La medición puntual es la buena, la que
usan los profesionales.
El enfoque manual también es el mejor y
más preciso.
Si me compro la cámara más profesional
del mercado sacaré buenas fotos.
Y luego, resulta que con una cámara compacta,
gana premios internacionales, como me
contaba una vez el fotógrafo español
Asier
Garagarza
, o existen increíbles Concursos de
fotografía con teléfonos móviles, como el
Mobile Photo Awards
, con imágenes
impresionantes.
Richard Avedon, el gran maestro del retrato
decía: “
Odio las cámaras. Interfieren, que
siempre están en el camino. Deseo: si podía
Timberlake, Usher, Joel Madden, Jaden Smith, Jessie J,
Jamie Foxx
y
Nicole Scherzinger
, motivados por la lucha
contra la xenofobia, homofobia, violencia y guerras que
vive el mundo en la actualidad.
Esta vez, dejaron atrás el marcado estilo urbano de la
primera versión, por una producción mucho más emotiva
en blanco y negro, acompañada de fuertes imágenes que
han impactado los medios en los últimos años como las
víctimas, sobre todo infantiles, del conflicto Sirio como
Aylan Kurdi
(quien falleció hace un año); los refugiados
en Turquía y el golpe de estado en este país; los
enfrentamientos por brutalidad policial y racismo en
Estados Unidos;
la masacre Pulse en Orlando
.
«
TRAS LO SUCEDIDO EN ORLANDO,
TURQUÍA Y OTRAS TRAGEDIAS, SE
=====
> [What you are asked to do]
The answer is every entry, repeated word for word.

> [Result of this task]
La medición puntual es la buena, la que
usan los profesionales.
El enfoque manual también es el mejor y
más preciso.
Si me compro la cámara más profesional
del mercado sacaré buenas fotos.
Y luego, resulta que con una cámara compacta,
gana premios internacionales, como me
contaba una vez el fotógrafo español
Asier
Garagarza
, o existen increíbles Concursos de
fotografía con teléfonos móviles, como el
Mobile Photo Awards
, con imágenes
impresionantes.
Richard Avedon, el gran maestro del retrato
decía: “
Odio las cámaras. Interfieren, que
siempre están en el camino. Deseo: si podía
Timberlake, Usher, Joel Madden, Jaden Smith, Jessie J,
Jamie Foxx
y
Nicole Scherzinger
, motivados por la lucha
contra la xenofobia, homofobia, violencia y guerras que
vive el mundo en la actualidad.
Esta vez, dejaron atrás el marcado estilo urbano de la
primera versión, por una producción mucho más emotiva
en blanco y negro, acompañada de fuertes imágenes que
han impactado los medios en los últimos años como las
víctimas, sobre todo infantiles, del conflicto Sirio como
Aylan Kurdi
(quien falleció hace un año); los refugiados
en Turquía y el golpe de estado en este país; los
enfrentamientos por brutalidad policial y racismo en
Estados Unidos;
la masacre Pulse en Orlando
.
«
TRAS LO SUCEDIDO EN ORLANDO,
TURQUÍA Y OTRAS TRAGEDIAS, SE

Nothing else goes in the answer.